Mit dabei war auch ein Olympiasieger
Hunderte Besucher kamen in die Pauline-Thoma-Schule, um zu schauen, zu bestellen oder zu kaufen. Besonders gefragt war Eduard Zaiser aus Steinhaus in Oberösterreich. Er hatte gerade erst an der „Gamsbart-Olympiade“ in Mittenwald teilgenommen und mit einem Dachsbart den Sieg geholt. Und obwohl er die Trophäe in Kolbermoor dabei hatte, interessierten sich die Trachtler allein für die Gamsbärte.
So auch Sebastian Astner vom Trachtenverein „Riesenkopf“ Degerndorf. Im März wird er 18 Jahre alt. Dann soll ein großer Gamsbart seinen Hut schmücken, wie den aller echten „Mannsbilder“. Am Wochenende hat er ihn schon mal Probe getragen. Edi Zaiser, der 74-jährige Kunsthandwerker, erklärte den wissbegierigen Besuchern, wie in aufwendiger Handarbeit aus den Rückenhaaren von Gamsböcken der traditionelle bayerische Hutschmuck entsteht. Faszinierend: Handwerkliches Geschick und Leidenschaft für das Wildbartbinden reichen bei den Zaisers bis ins Jahr 1725 zurück.
Eng mit alpenländischem Brauchtum verbunden ist auch Bernhard Bauer aus Sachrang. Er ist nicht nur der Vorsitzende des Trachtenvereins „D‘Geiglstoana“, sondern fertigt ganz in der Tradition seiner Familie feinste Schnitzereien an.
Ob winzige Edelweiß- oder Enzianblüte, Almspan, Sappi oder Hacke – der Schreiner versteht sein Handwerk nicht nur im Großen, sondern auch im Kleinen.
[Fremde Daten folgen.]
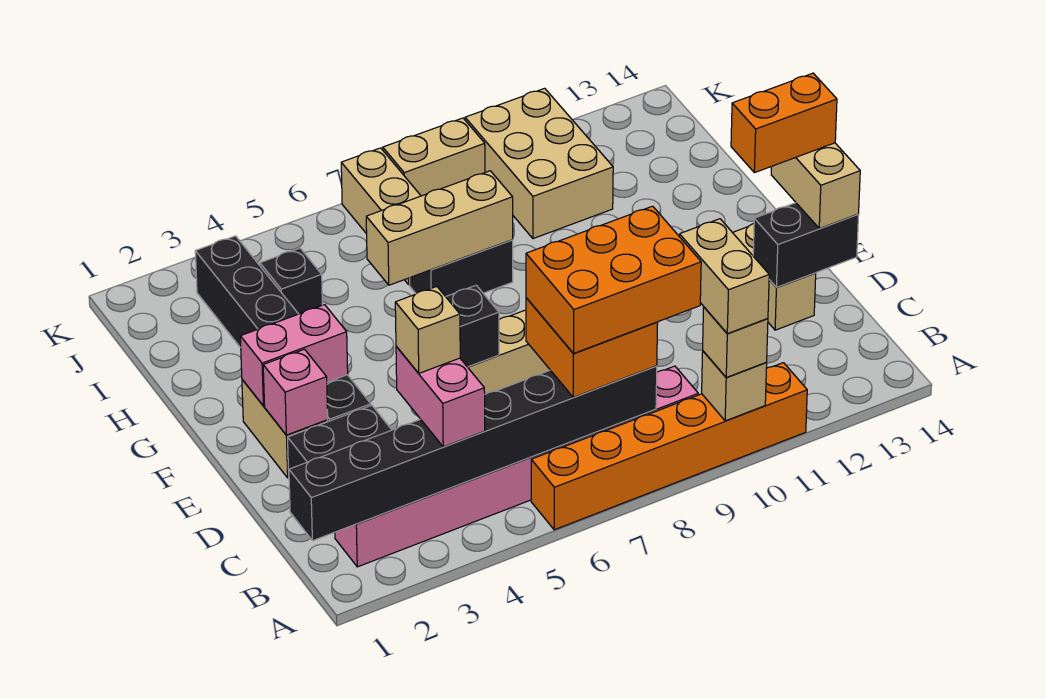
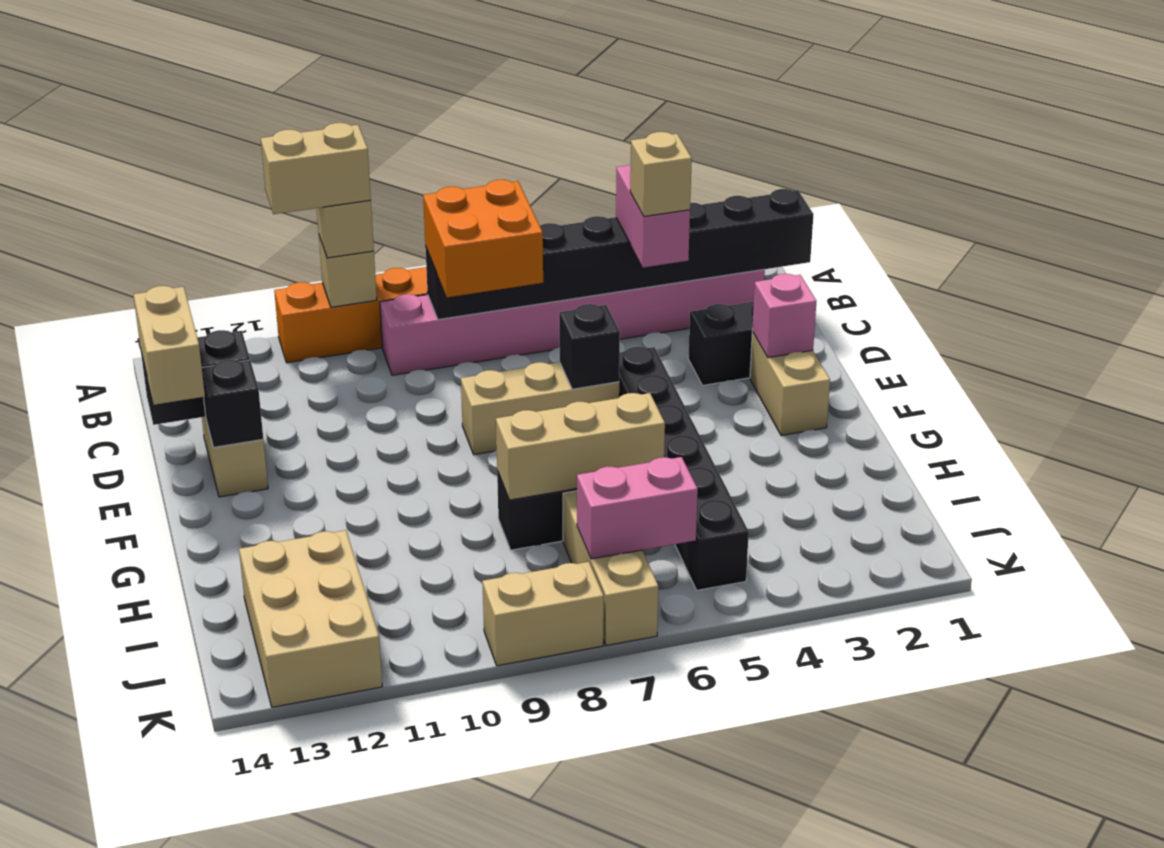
tan brick A10:B10 level 4 -> tan brick A10:A11 level 4
orange brick B7:C9 level 4 -> none
black brick E3:J3 level 1 -> black brick E5:J5 level 1
orange brick E13:E14 level 4 -> none
pink brick F2:F3 level 2 -> pink brick J6:J7 level 2
black brick I4 level 1 -> black brick E13 level 2
tan brick I10:K11 level 1 -> tan brick I12:K13 level 1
Motiviert wird er dabei nicht nur von seiner Trachtenjugend, für die er immer mal kleine Preise braucht, sondern auch von seinem zweijährigen Enkel, der Opas Edelweiß voller Stolz am Hut trägt.
Holz ist auch die Leidenschaft von Manfred Rackl aus Kolbermoor. Das Drechseln begeisterte ihn schon als Kind. Jetzt ist er 61 Jahre alt, als Berufsfeuerwehrmann schon im Ruhestand, und kann sich ganz seinem Hobby widmen.
Am Wochenende begeisterte er die Besucher mit Brotdosen aus Zirbenholz, Kinderspielen und Muskatmühlen.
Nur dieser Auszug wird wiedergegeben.